» **REQUIRED TASK**
Copy the records from the first line through the line that has "genus: Photuris", swapping every "phylum" for "division" and leaving everything else unchanged.

» **PROVIDED INFORMATION**
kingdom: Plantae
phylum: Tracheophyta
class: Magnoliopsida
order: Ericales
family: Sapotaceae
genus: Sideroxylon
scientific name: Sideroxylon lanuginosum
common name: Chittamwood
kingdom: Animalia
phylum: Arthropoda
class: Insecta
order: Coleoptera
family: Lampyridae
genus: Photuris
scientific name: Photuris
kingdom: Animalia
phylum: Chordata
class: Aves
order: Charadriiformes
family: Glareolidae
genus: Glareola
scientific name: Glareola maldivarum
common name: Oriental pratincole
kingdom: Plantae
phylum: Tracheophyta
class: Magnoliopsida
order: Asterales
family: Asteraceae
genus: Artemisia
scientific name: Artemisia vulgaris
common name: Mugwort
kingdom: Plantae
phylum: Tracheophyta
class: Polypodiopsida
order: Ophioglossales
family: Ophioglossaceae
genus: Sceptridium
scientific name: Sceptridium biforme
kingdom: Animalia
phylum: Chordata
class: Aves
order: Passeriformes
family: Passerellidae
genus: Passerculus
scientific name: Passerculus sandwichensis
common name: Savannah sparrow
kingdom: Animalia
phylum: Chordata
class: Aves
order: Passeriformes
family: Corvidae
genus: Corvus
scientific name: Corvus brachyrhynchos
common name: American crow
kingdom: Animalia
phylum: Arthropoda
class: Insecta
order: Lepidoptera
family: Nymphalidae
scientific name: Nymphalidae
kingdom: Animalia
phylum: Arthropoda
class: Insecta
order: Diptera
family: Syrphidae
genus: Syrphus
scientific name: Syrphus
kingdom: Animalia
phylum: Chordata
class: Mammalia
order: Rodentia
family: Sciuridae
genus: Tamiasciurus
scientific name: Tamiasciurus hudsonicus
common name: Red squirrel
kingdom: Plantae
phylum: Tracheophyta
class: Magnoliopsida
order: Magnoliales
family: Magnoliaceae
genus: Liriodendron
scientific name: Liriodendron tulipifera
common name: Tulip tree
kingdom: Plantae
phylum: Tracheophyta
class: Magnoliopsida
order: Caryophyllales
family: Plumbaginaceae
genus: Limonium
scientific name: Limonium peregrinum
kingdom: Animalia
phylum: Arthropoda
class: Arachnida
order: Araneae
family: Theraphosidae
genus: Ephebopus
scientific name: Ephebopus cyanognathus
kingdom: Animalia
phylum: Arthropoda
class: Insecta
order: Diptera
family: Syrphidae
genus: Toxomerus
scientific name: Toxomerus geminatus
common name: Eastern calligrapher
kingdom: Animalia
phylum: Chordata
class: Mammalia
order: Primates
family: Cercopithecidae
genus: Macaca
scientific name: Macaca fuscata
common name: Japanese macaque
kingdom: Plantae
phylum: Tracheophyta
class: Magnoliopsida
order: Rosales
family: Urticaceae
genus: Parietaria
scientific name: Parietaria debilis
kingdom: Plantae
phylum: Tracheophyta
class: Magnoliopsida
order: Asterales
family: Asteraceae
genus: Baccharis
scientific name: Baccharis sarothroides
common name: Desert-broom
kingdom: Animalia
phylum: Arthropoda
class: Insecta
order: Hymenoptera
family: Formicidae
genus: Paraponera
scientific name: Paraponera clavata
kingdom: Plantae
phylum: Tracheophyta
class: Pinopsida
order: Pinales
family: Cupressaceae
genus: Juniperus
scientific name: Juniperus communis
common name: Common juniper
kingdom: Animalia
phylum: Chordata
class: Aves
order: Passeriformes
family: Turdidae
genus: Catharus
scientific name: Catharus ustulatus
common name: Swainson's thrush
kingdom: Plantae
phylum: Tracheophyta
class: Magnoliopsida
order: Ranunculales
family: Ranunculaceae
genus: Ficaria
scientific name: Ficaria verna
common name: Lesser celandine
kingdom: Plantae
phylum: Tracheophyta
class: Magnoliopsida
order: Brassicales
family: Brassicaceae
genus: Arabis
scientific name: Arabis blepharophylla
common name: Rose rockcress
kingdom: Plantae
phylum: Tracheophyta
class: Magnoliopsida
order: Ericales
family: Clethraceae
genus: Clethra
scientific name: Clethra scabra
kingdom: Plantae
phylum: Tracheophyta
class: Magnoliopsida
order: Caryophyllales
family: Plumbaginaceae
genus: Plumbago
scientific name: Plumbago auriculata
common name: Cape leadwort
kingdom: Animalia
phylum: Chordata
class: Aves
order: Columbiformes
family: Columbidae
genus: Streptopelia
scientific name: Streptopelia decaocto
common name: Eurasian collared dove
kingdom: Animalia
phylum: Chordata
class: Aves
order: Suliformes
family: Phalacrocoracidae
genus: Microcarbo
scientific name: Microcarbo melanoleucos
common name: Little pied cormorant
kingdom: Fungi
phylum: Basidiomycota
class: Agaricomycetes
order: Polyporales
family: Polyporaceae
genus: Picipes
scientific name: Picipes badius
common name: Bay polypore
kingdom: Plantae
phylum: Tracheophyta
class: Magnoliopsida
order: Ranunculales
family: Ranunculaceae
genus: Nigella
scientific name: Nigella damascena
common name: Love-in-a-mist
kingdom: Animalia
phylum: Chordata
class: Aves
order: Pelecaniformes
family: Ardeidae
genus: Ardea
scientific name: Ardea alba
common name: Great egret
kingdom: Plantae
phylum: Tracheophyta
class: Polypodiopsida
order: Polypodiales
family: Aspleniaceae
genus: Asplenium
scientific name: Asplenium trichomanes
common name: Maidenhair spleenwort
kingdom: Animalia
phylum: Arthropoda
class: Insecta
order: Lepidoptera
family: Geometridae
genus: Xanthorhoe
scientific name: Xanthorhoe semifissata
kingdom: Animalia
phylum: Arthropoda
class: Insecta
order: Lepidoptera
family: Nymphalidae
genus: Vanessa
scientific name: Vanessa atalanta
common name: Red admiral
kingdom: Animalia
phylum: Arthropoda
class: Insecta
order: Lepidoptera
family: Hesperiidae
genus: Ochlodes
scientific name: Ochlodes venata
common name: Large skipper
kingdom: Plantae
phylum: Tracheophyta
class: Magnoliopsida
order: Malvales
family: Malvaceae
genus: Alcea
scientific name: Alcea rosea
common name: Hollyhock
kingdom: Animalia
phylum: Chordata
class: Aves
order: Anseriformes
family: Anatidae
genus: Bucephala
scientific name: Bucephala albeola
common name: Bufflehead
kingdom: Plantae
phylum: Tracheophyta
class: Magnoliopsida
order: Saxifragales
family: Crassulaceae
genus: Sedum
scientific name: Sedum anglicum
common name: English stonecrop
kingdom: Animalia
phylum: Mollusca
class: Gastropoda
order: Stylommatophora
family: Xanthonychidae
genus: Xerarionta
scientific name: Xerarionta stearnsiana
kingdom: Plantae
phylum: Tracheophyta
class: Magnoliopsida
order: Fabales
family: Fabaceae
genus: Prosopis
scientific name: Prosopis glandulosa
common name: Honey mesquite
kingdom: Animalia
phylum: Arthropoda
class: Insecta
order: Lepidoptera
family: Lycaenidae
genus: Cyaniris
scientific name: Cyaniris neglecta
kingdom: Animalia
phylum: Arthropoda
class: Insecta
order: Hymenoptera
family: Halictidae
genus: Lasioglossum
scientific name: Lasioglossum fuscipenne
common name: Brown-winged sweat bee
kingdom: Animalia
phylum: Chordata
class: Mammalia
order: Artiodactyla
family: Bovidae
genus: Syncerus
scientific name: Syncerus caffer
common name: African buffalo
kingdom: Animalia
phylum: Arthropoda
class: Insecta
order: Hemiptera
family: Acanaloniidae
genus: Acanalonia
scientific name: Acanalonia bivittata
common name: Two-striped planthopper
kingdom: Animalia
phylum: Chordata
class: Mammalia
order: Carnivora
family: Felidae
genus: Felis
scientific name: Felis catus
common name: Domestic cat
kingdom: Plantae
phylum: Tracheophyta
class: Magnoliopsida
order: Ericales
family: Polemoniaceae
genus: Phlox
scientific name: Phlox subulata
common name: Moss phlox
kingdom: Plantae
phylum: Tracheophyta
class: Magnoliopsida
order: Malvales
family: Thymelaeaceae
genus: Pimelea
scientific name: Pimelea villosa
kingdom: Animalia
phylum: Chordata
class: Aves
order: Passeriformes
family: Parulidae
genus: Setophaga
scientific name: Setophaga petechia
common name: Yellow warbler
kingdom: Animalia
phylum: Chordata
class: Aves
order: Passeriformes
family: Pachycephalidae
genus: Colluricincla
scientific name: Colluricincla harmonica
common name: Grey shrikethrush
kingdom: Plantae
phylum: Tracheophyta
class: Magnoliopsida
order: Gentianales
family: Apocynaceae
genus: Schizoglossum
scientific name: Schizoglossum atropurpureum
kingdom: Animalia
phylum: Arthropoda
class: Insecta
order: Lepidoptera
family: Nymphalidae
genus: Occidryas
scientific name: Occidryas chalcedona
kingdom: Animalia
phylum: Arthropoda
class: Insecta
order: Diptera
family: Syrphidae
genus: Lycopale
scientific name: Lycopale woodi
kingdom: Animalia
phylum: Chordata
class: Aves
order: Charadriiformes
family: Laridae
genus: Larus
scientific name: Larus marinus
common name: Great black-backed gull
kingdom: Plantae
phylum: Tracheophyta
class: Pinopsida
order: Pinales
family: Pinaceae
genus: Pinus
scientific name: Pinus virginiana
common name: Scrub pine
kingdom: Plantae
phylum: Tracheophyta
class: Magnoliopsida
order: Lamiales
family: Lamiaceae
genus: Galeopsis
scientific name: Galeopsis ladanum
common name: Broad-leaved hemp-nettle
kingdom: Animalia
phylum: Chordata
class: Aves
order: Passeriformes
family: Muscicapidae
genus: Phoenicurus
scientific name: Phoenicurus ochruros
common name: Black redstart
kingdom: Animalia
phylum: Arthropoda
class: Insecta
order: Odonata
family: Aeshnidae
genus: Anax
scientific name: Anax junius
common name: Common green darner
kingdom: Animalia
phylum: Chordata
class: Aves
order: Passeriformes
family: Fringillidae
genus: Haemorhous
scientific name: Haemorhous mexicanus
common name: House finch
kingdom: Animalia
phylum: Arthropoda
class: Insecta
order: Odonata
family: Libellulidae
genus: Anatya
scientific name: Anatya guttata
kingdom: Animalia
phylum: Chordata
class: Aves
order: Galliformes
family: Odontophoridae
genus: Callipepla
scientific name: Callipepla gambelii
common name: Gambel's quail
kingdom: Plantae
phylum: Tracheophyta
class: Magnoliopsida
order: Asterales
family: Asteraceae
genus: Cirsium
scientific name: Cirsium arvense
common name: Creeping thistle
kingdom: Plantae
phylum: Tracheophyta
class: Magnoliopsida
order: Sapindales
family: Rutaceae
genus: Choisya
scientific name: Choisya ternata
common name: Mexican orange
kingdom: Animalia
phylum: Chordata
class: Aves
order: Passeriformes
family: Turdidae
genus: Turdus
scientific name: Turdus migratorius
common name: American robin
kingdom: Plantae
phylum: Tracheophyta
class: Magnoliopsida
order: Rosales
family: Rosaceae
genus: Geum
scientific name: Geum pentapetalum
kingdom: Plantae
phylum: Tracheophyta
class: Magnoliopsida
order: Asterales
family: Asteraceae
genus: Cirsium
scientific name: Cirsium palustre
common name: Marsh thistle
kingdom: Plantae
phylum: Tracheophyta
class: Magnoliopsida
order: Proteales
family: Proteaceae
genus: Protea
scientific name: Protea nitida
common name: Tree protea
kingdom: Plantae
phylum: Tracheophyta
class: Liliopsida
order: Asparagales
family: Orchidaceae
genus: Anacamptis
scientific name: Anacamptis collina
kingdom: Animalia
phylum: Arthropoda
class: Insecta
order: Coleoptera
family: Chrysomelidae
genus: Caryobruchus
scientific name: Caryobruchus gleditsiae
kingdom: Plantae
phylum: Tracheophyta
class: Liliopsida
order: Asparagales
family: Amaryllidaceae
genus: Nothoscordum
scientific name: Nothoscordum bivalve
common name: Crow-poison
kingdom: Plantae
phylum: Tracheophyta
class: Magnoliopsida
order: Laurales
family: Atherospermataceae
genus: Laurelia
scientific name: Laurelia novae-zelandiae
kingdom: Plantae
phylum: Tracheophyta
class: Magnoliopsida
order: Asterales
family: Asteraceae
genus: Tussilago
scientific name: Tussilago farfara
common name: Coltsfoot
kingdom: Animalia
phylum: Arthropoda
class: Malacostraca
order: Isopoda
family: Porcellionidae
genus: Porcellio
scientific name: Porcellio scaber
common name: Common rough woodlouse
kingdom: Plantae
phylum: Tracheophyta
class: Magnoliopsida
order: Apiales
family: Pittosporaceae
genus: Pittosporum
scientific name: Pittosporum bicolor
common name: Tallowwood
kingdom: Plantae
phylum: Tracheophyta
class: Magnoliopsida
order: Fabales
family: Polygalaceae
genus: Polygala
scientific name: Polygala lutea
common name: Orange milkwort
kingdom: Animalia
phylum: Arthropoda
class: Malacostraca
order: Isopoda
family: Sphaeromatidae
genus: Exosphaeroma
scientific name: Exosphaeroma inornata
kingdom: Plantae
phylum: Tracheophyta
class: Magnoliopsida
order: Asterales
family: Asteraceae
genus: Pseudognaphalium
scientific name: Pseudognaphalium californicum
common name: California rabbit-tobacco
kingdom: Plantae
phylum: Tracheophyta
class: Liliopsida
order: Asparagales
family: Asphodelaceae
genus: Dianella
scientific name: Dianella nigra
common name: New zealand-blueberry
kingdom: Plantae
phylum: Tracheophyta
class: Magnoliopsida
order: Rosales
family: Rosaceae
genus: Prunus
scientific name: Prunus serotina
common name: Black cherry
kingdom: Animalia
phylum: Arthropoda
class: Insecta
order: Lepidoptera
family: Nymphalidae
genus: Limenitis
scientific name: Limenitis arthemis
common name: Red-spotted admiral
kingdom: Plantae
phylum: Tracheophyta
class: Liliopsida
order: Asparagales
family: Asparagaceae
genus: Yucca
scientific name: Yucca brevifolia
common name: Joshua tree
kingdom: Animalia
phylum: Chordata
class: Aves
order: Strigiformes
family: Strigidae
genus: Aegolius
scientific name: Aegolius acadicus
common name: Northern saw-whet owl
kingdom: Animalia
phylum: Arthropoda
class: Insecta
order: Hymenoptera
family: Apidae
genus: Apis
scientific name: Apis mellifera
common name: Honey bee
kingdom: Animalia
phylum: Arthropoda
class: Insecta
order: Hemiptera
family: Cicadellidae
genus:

» **THE ANSWER**
kingdom: Plantae
division: Tracheophyta
class: Magnoliopsida
order: Ericales
family: Sapotaceae
genus: Sideroxylon
scientific name: Sideroxylon lanuginosum
common name: Chittamwood
kingdom: Animalia
division: Arthropoda
class: Insecta
order: Coleoptera
family: Lampyridae
genus: Photuris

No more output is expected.